Estimated glucose disposal rate (eGDR) is a novel insulin resistance (IR) assessment surrogate. Although it has shown promising potential in other metabolic disease studies, no research has yet explored its relationship with osteoarthritis (OA). Therefore, this study aims to investigate the association between eGDR and OA in a cross-sectional observational cohort.

Method

Data utilized in this cross-sectional study were drawn from the National Health and Nutrition Examination Survey (NHANES). Logistic regression models were used to evaluate the association between eGDR and OA, stratified analysis was applied to assess the stability of the results.

Result

A total of 19,040 participants were included in the study, including 2,001 OA patients and 17,039 non-OA participants with an age distribution ranging from 20 to 85 years. The fully adjusted logistic regression model shows that eGDR were less likely associated with OA compared to those with non-OA (OR = 0.879, 95% CI = 0.846–0.914, P < 0.001). By dispersing the eGDR into quartiles, the correlation between eGDR and OA remained significant (P for trend < 0.0001).

Conclusion

This study suggests that eGDR is independently associated with OA, with lower eGDR values being linked to a higher risk of OA.

Clinical trial number

Not applicable.

Peer Review reports

Background

Osteoarthritis (OA), the most prevalent form of arthritis, is a major contributor to disability in the global aging population [1]. According to the World Health Organization (WHO), approximately 595 million people suffer from OA globally, and this number is expected to rise by 2050, making OA one of the most significant chronic diseases in the elderly population [2]. OA is a whole joint disease characterized by the degeneration of articular cartilage, osteophyte formation, subchondral bone changes, and inflammation of the synovial membrane. These changes result in chronic pain, joint stiffness, and functional impairment, which severely impact the quality of life of individuals with OA [3]. OA not only causes physical suffering for patients but also imposes a significant social and economic burden, increasing the demand for healthcare resources and the costs of care for disabled individuals. Traditional risk factors for OA include aging, obesity, joint trauma, and mechanical overload [4]. However, emerging evidence [5] suggests that metabolic factors, particularly insulin resistance (IR), may play a significant role in the onset and progression of OA.

IR is clinically defined as a reduced ability of endogenous or exogenous insulin to enhance glucose uptake and utilization compared to normal population levels [6]. IR is considered a central mechanism in type 2 diabetes mellitus (T2DM) and other metabolic diseases [7,8,9]. Growing evidence indicates a significant positive association between IR and OA [10,11,12]. While hyperinsulinemic-euglycemic clamp (HIEC) is regarded as the gold standard for measuring IR, its complexity in clinical practice has led to the use of surrogates such as homeostatic model assessment of IR (HOMA-IR), triglyceride-glucose index (TyG), and their derivatives, including triglyceride glucose with body mass index(TyG-BMI), triglyceride-glucose with waist circumference (TyG-WC), and triglyceride glucose with the ratio of waist circumference divided by height (TyG-WtHR). These indices have been shown to have a significant positive correlation with the occurrence of OA [5], which is one of the key findings of our previous research. These indices provide effective alternatives for assessing the association between IR and OA in clinical practice.

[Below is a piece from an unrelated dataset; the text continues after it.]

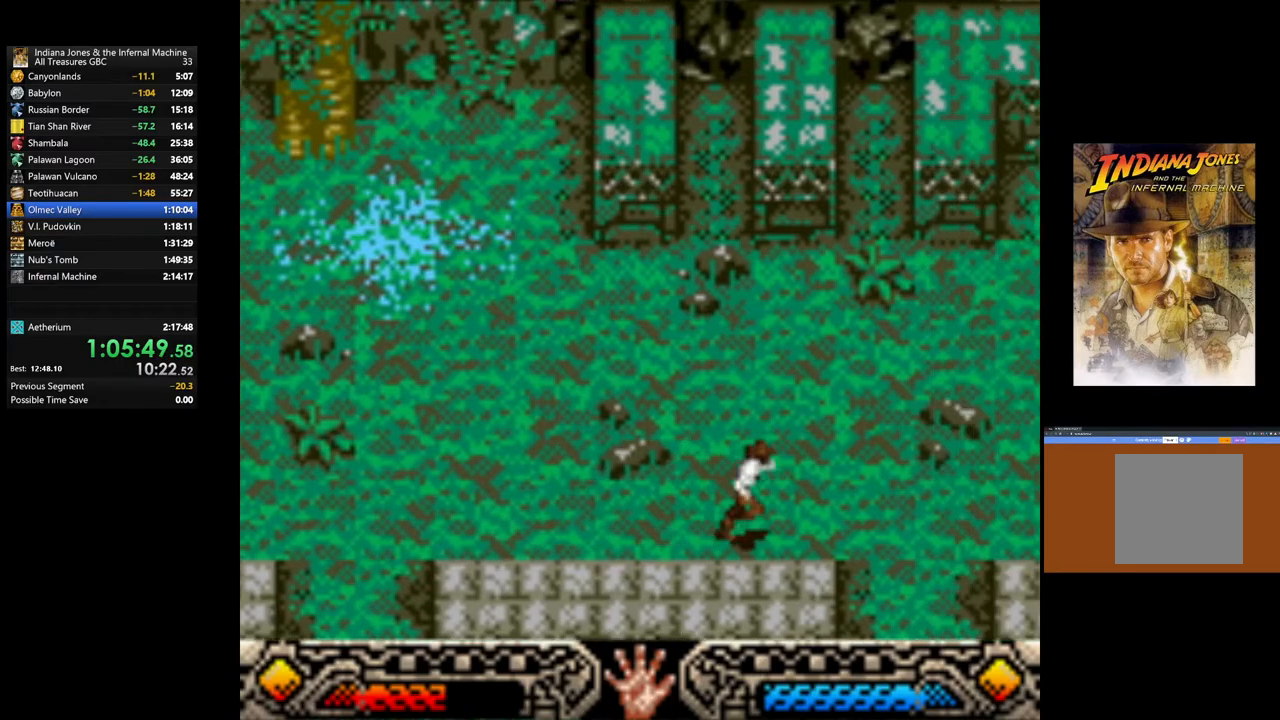
{"buttons": [], "left_stick": "right", "right_stick": "center", "events": []}
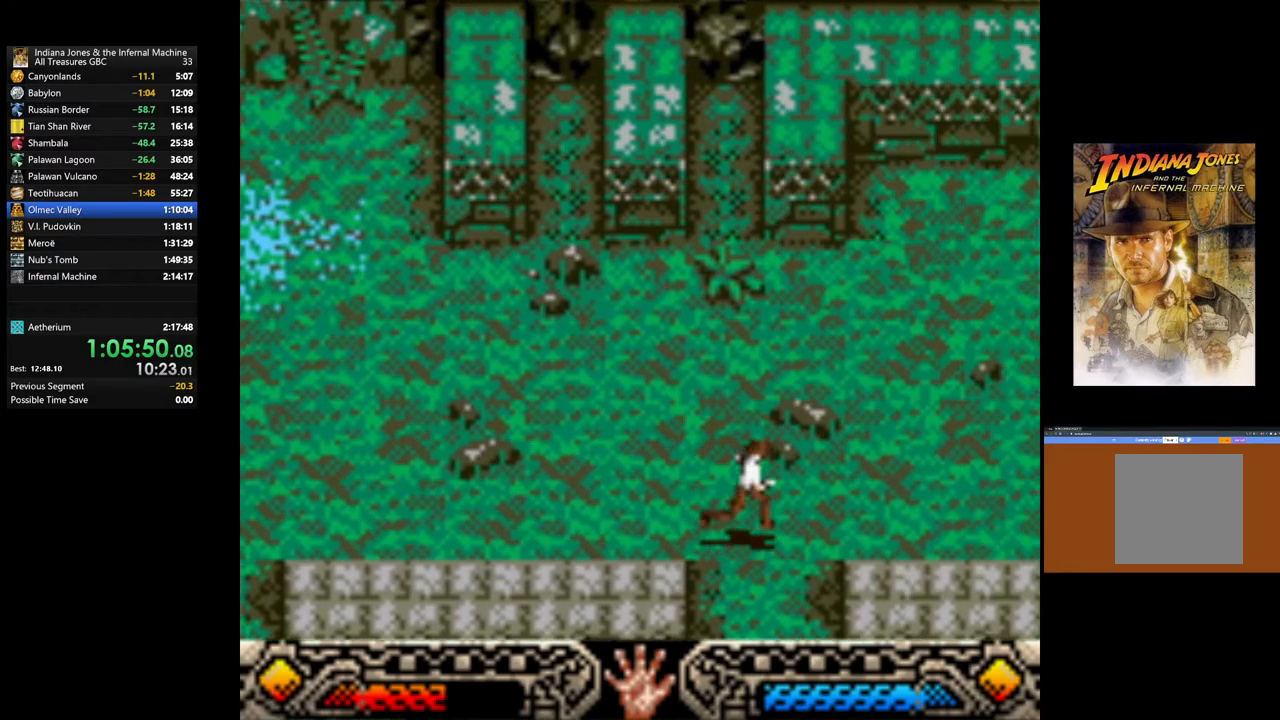
{"buttons": [], "left_stick": "right", "right_stick": "center", "events": []}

Estimated glucose disposal rate (eGDR) is a novel IR assessment indicator [13, 14]. It is derived from a simple formula based on clinical variables including waist circumference (WC), hypertension, and glycated hemoglobin (HbA1c). It provides an estimate of the ability of the body to clear glucose from the bloodstream, with lower values indicating higher levels of IR. Unlike other IR markers such as HOMA-IR or TyG, eGDR is considered to offer a more practical and accessible measure for evaluating the efficiency of glucose disposal in the body. eGDR has similar accuracy to the HIEC in assessing IR status and is therefore considered a reliable surrogate marker of IR [15, 16]. Its simplicity and ability to reflect both central obesity and metabolic dysfunction make it a promising tool for understanding the relationship between metabolic diseases, such as diabetes. eGDR has shown promising prognosis potential in the studies of some metabolism-related diseases, including stroke, coronary artery disease, diabetic kidney disease, all-cause mortality and so on [15, 17,18,19]. There is a significant positive correlation between IR and OA, and eGDR serves as one of the alternative indicators of IR, from which we can speculate that there may be a significant negative correlation with OA. However no research has yet explored this association between eGDR and OA directly until now.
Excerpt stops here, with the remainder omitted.